(Saved entries)
--------

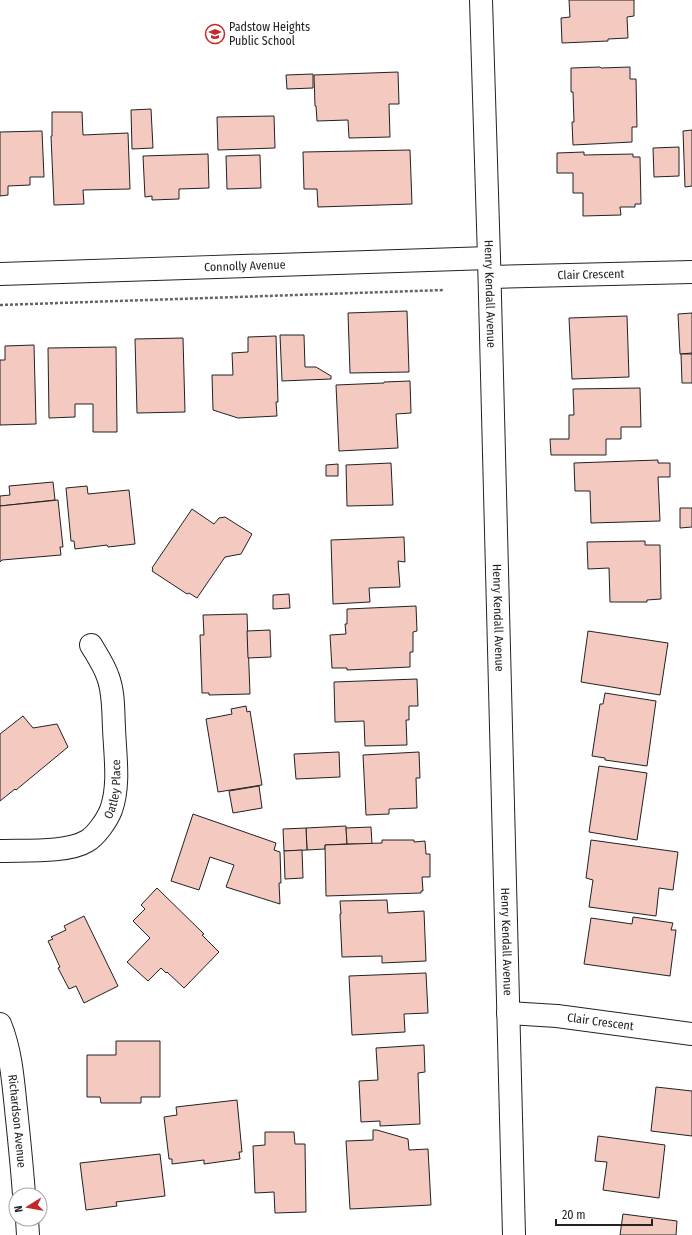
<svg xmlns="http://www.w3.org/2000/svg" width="692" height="1235" viewBox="0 0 692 1235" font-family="'Fira Sans Condensed',sans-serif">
<rect width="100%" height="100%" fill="#fff"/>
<g fill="#f3c9c0" stroke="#222">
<path d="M569,0h65v16l-7,1 1,21 -20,1v2l-46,2 -1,-25 9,-1z"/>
<path d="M600,67l1,1 29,-1v12h6l1,48h-5v15l-59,3 -1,-23h2l-1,-30h-2v-24z"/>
<path d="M398,72l1,32h-10l1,33 -41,1 -1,-18 -31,1 -1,-15h-1l-1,-31z"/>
<path d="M313,74v14l-26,1 -1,-14z"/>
<path d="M151,109l2,39 -21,1 -1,-39z"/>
<path d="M52,112h30l1,23 45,-2 2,56 -47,1 1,14 -30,1 -3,-69h1z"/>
<path d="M274,116l1,32 -57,2 -1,-33z"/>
<path d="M692,130v56l-7,1 -2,-56z"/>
<path d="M42,131l2,46h-14v8l-22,1v9l-8,1v-64z"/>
<path d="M679,147v29l-25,1 -1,-29z"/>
<path d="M410,150l2,54 -94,3 -1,-18h-13l-1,-37z"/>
<path d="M584,152v3l49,-1v3h7l1,47h-6v3h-15l1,8 -38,1v-23h-10v-20h-16v-20z"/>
<path d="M208,154l1,34 -30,1v10l-27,1v-4l-7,1 -2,-41z"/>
<path d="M260,155l1,33 -34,1 -1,-33z"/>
<path d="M407,311l2,61 -59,1 -2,-60z"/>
<path d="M692,313v40l-12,1 -2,-40z"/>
<path d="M627,316l2,61 -57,2 -3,-61z"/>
<path d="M280,335h24l1,32h11l15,9v3l-49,2z"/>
<path d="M276,336l2,66h-2l1,14 -39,2 -25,-8 -1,-35h21l-1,-22 16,-1v-15z"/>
<path d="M183,338l2,74 -48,1 -2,-74z"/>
<path d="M34,345l2,79 -36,1v-65h5v-14z"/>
<path d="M116,347l1,85h-24v-28h-18v13l-26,1 -1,-70z"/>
<path d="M681,354h11v29h-10z"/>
<path d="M410,381l1,32 -15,1 2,34 -59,3 -3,-66 48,-2v-1z"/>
<path d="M640,388l1,39h-20v12h-15v16h-55l-1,-16h19v-24h5l-1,-26z"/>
<path d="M658,460v3h12v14h-12l2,44 -69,2 -1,-32h-15l-1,-28z"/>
<path d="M391,463l2,42 -46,1 -1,-41z"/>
<path d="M338,464v12h-12v-11z"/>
<path d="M53,482l2,18 -55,6v-10l10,-1 -1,-9z"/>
<path d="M87,486l1,8 41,-4 6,54 -27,3 -1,-2 -32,4 -1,-8h-3l-5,-53z"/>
<path d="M58,500l5,47h-3l1,8 -59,5 -2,2v-56z"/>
<path d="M680,508h12v19l-12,1z"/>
<path d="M192,509l22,15 5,-6 6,-1 27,17 -11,20 -16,3 -28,41 -8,-5 -2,1 -35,-23 1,-2 -1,-1z"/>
<path d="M404,537l1,25 -7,-1 2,26 -31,1 1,14 -37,2 -2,-64z"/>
<path d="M645,541v4h15l1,54 -14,1v2h-37l-1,-34 -21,1 -1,-27z"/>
<path d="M289,594l1,14 -17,1v-14z"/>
<path d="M416,606l1,25 -4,1v20h-3v15l-63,3v-2h-15l-2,-33 16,-1 -1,-10h2v-15z"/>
<path d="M247,614l3,80 -41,1v-2h-7l-2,-58h4l-1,-20z"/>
<path d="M270,630l1,27 -23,1 -1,-27z"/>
<path d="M588,631l80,12 -8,52 -79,-13z"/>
<path d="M417,679l1,27h-9v14h-3l1,25 -42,1 -1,-25 -29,1 -1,-40z"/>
<path d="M605,693l51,8 -9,65 -42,-6v-2l-13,-2 8,-52h3z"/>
<path d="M246,706l1,6 3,-1 12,74 -44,7 -12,-73 26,-5 -1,-5z"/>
<path d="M23,716l10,12 24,-4 11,23 -52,43 -1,-1 -15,12v-67z"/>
<path d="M339,752l1,25 -44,2 -2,-25z"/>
<path d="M419,752l1,26h-4l1,30 -28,1v5l-23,1 -3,-60z"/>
<path d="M599,766l48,7 -10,67 -48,-8z"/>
<path d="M259,786l3,22 -29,5 -4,-22z"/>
<path d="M193,814l83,29 -2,7 6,2 1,31h-2l1,21 -54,-17 8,-22 -24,-8 -11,33 -28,-9z"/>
<path d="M346,826l1,18 -22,1v4l-18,1 -1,-22z"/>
<path d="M371,827l1,17h-25l-1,-16z"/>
<path d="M306,828l1,22 -23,1 -1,-22z"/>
<path d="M382,840h32v2l11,-1 1,13h4v23h-8l1,14h-2v2l-95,3 -1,-51 57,-2z"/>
<path d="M591,840l87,12 -5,38 -14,-2 -3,28 -67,-9 4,-27 -7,-2z"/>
<path d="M302,850l1,28 -18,1 -1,-28z"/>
<path d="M157,888l47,46 -2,1 17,17 -35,36 -17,-16 -1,1 -5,-5 -13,13 -21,-19 23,-24 -17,-17 12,-12 -4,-4z"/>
<path d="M387,900l1,13 36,-2 2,50 -44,2v-7l-40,1 -2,-43h1l-1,-13z"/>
<path d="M84,916l34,70 -34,17 -8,-17 -7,3 -11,-21 2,-1 -12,-26 5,-2 -2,-2 15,-7 -2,-4z"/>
<path d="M633,917l40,6 -2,7h5l-6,46 -86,-12 7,-46 41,6z"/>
<path d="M426,973l2,40 -24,1 1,18 -53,3 -3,-59z"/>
<path d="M116,1041h44v56h-19v6h-40l-1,-6h-13v-42h29z"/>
<path d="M424,1045l1,27 -7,1 2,51 -40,2v-5l-19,1 -2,-41 19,-1 -2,-32z"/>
<path d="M656,1087l36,4v45l-41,-5z"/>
<path d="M237,1100l5,52h-3l1,7 -36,5v-4l-32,4v-5h-3l-5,-42 13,-2 -1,-8z"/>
<path d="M373,1130h4l31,9 1,11 19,-1 3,56 -81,4 -4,-68 27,-1z"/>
<path d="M265,1132h29l1,12h10l1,68 -31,1 -1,-21 -19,1 -2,-47 12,-1z"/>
<path d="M598,1136l67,9 -6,53 -56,-8 4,-28 -12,-1z"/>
<path d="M160,1154l5,42 -49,6 1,4 -31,4 -6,-47z"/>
<path d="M623,1214l54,7 -1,14h-56z"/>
</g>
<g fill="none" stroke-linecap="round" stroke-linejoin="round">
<g stroke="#222" stroke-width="24">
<g id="minor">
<path id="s1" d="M481,0l8,258 25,977"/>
<path id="s2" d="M0,274l489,-16"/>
<path id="s3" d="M490,277l202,-5"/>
<path id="s4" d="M0,851c23,-1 68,2 87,-10 9,-5 20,-21 24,-31 9,-25 4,-55 3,-82 -1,-17 0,-35 -6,-51 -4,-12 -11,-22 -17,-32"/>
<path id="s5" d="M508,1013l49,3 135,18"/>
<path id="s6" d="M0,1024c11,27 13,56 16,85 3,29 6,57 8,86"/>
<path d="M27,1219l1,16"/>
</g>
</g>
<path stroke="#646464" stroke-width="2.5" stroke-dasharray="3 2" stroke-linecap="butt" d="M0,305l444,-15"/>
<use href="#minor" stroke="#fff" stroke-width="22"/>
</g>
<defs>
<g id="school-ring" transform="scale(1)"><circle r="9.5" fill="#fff" stroke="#c62828" stroke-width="1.5"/><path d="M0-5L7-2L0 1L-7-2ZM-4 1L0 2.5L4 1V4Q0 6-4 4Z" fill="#c62828"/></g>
</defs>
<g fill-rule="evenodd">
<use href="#school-ring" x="215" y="34"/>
</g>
<g text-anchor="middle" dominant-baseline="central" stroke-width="3" stroke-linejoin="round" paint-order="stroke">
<g font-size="12" fill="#222" stroke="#fff" text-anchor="start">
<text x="229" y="27">Padstow Heights<tspan x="229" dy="14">Public School</tspan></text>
</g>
<g font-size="12" fill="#222" stroke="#fff">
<text stroke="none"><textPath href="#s2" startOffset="245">Connolly Avenue</textPath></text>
<text stroke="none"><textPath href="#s3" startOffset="101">Clair Crescent</textPath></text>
<text stroke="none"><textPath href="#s1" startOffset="294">Henry Kendall Avenue</textPath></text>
<text stroke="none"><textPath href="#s1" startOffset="618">Henry Kendall Avenue</textPath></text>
<text stroke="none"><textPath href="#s4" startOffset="149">Oatley Place</textPath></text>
<text stroke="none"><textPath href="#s1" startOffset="942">Henry Kendall Avenue</textPath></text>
<text stroke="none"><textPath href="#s5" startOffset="93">Clair Crescent</textPath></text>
<text stroke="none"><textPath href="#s6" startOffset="99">Richardson Avenue</textPath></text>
</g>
</g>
<g transform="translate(28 1207) rotate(259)"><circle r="19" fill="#ffffff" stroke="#a7a7a7"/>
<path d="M0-3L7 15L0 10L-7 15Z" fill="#c62828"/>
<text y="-6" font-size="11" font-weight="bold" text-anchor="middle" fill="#222222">N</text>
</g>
<path d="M556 1219v6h96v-6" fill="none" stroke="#222222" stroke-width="2"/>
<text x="562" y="1219" font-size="12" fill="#222222" stroke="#ffffff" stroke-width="3" paint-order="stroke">20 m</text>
</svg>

--------

**Task directions**
Could you print the lines of the records above from the one containing "1L-7-2ZM-4 1L0 2.5L4" through the last, exactly and with no additions?

**Solved exercise**
<g id="school-ring" transform="scale(1)"><circle r="9.5" fill="#fff" stroke="#c62828" stroke-width="1.5"/><path d="M0-5L7-2L0 1L-7-2ZM-4 1L0 2.5L4 1V4Q0 6-4 4Z" fill="#c62828"/></g>
</defs>
<g fill-rule="evenodd">
<use href="#school-ring" x="215" y="34"/>
</g>
<g text-anchor="middle" dominant-baseline="central" stroke-width="3" stroke-linejoin="round" paint-order="stroke">
<g font-size="12" fill="#222" stroke="#fff" text-anchor="start">
<text x="229" y="27">Padstow Heights<tspan x="229" dy="14">Public School</tspan></text>
</g>
<g font-size="12" fill="#222" stroke="#fff">
<text stroke="none"><textPath href="#s2" startOffset="245">Connolly Avenue</textPath></text>
<text stroke="none"><textPath href="#s3" startOffset="101">Clair Crescent</textPath></text>
<text stroke="none"><textPath href="#s1" startOffset="294">Henry Kendall Avenue</textPath></text>
<text stroke="none"><textPath href="#s1" startOffset="618">Henry Kendall Avenue</textPath></text>
<text stroke="none"><textPath href="#s4" startOffset="149">Oatley Place</textPath></text>
<text stroke="none"><textPath href="#s1" startOffset="942">Henry Kendall Avenue</textPath></text>
<text stroke="none"><textPath href="#s5" startOffset="93">Clair Crescent</textPath></text>
<text stroke="none"><textPath href="#s6" startOffset="99">Richardson Avenue</textPath></text>
</g>
</g>
<g transform="translate(28 1207) rotate(259)"><circle r="19" fill="#ffffff" stroke="#a7a7a7"/>
<path d="M0-3L7 15L0 10L-7 15Z" fill="#c62828"/>
<text y="-6" font-size="11" font-weight="bold" text-anchor="middle" fill="#222222">N</text>
</g>
<path d="M556 1219v6h96v-6" fill="none" stroke="#222222" stroke-width="2"/>
<text x="562" y="1219" font-size="12" fill="#222222" stroke="#ffffff" stroke-width="3" paint-order="stroke">20 m</text>
</svg>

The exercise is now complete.